## Text provided
BEGIN
In contrast, the QF parties recommend significantly increased capacity payments for as-available power. The QF parties generally recommend that the SRAC capacity value should be the fully annualized fixed cost of a simple cycle combustion turbine (CT) for each utility. CCC recommends $100.50/kW-year in 2006 (Exhibit 102, p. 51). CAC/EPUC recommends $83.50/kW-year for PG&E, and $86.59/kW-year for SCE in 2008 dollars (Exhibit 134, pp. 5, 75-76), or about $80.20/kW-year for PG&E, and $83.20/kW-year for SCE in 2006 dollars. IEP recommends $78.68/kW-yr for 2006 (Exhibit 95, p. 71).
DRA, SCE, SDG&E, and TURN contend that there is some capacity value in the Day-Ahead power indices at NP15 and SP15 because Day-Ahead power is a firm delivery product for which there are contractual consequences for non-delivery. This is in contrast to the relative lack of performance obligations in the existing standard offer QF contracts.
QFs must be paid a price not to exceed the utilities' avoided cost. [DRA] recommends replacing the SRAC transition formula price with a market-based SRAC price that does not exceed the utilities' avoided cost. If QFs are to be paid a market-based SRAC price, the capacity value in the market price must not be paid in the market-based SRAC price (Exhibit 154, p. 48).
END
## Your task
Give every exhibit number cited in the text above on capacity payments for QF power.

## Dataset excerpt
BEGIN
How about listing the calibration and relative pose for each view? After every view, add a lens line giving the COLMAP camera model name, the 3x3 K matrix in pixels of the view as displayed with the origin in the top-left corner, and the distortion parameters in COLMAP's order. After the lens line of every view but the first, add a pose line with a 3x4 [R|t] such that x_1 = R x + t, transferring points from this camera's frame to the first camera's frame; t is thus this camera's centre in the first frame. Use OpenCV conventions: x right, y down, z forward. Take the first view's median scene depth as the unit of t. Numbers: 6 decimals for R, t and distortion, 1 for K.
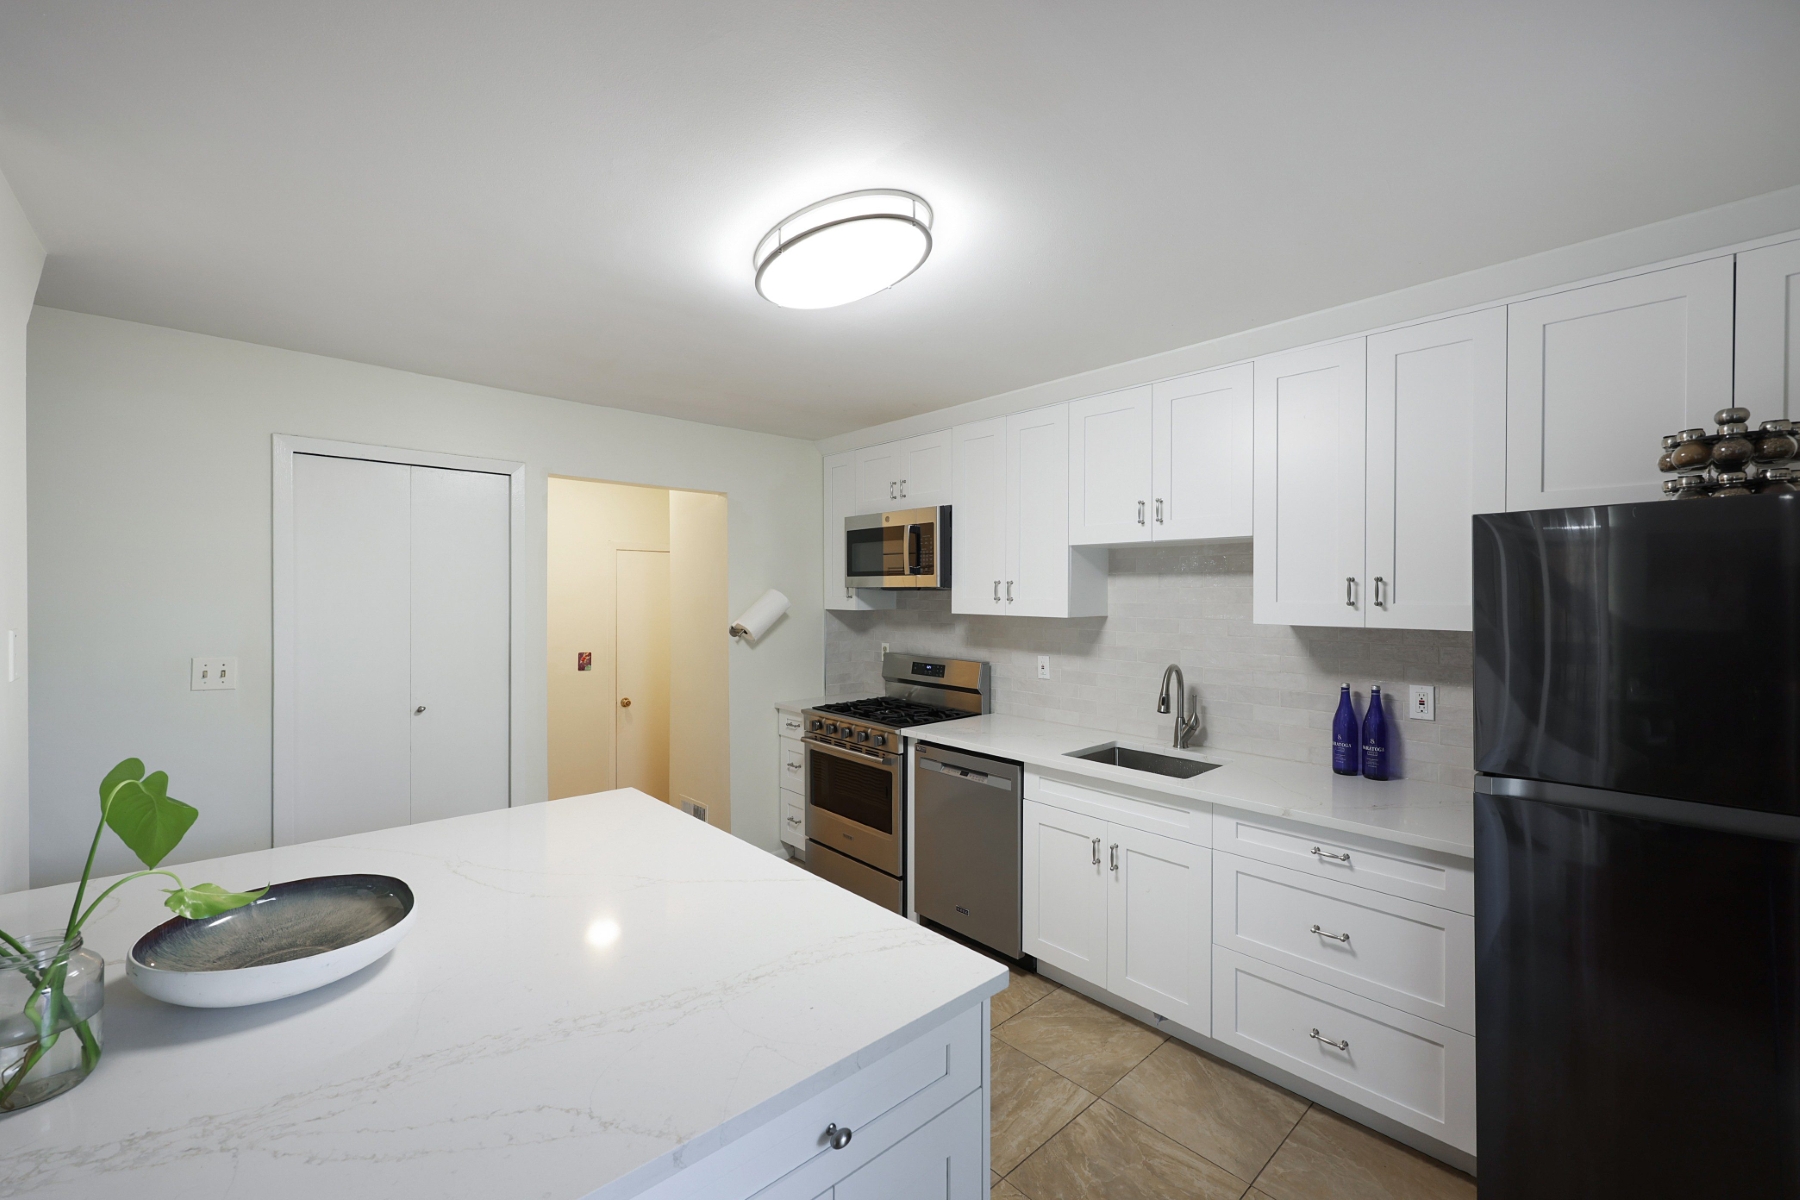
lens RADIAL K [[731.3, 0, 908.9], [0, 731.3, 595.3], [0, 0, 1]] dist [0.000249, -0.001074]
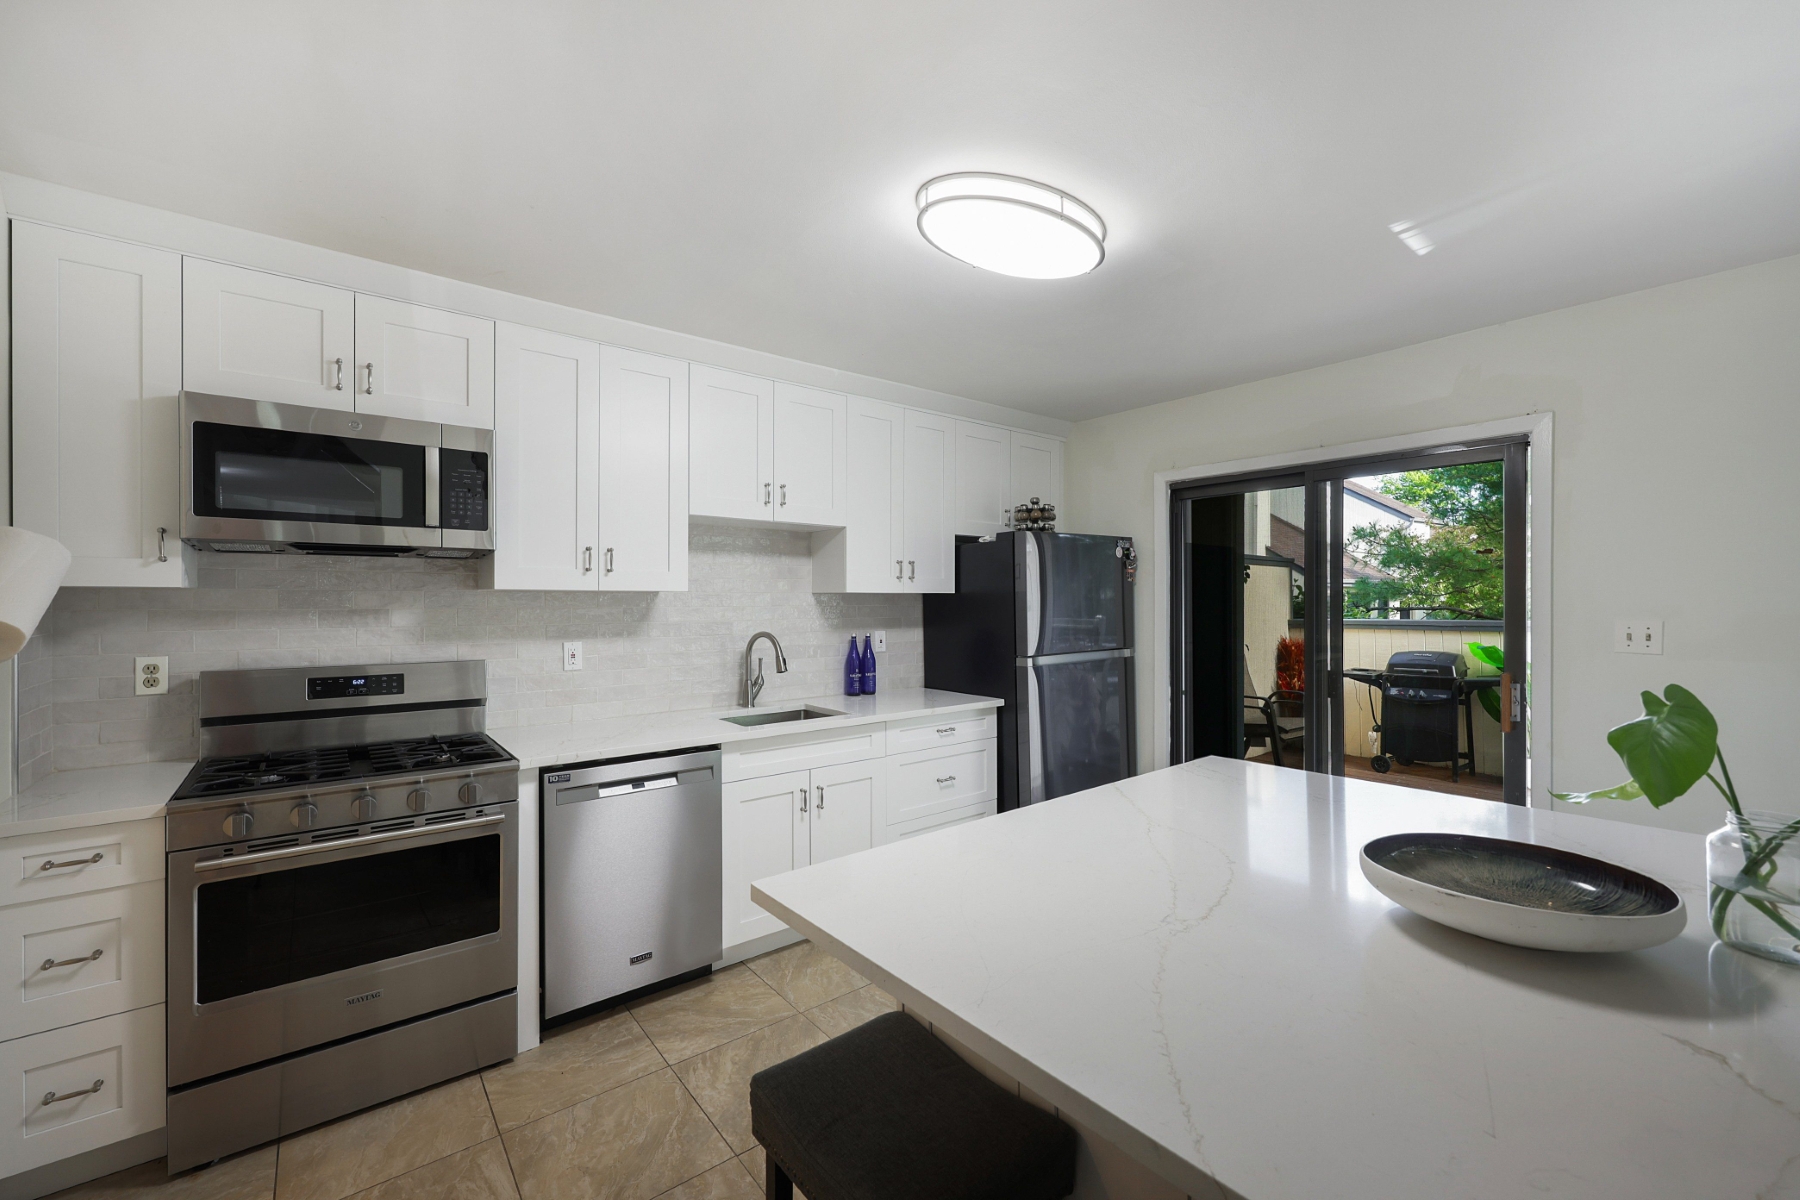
lens RADIAL K [[731.3, 0, 903.3], [0, 731.3, 595.9], [0, 0, 1]] dist [0.000249, -0.001074]
pose [[0.065686, 0.003875, 0.997833, -0.815408], [0.006298, 0.999971, -0.004298, 0.049471], [-0.997820, 0.006566, 0.065660, 0.766517]]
END
## Response below
Exhibit 102, Exhibit 134, Exhibit 95, Exhibit 154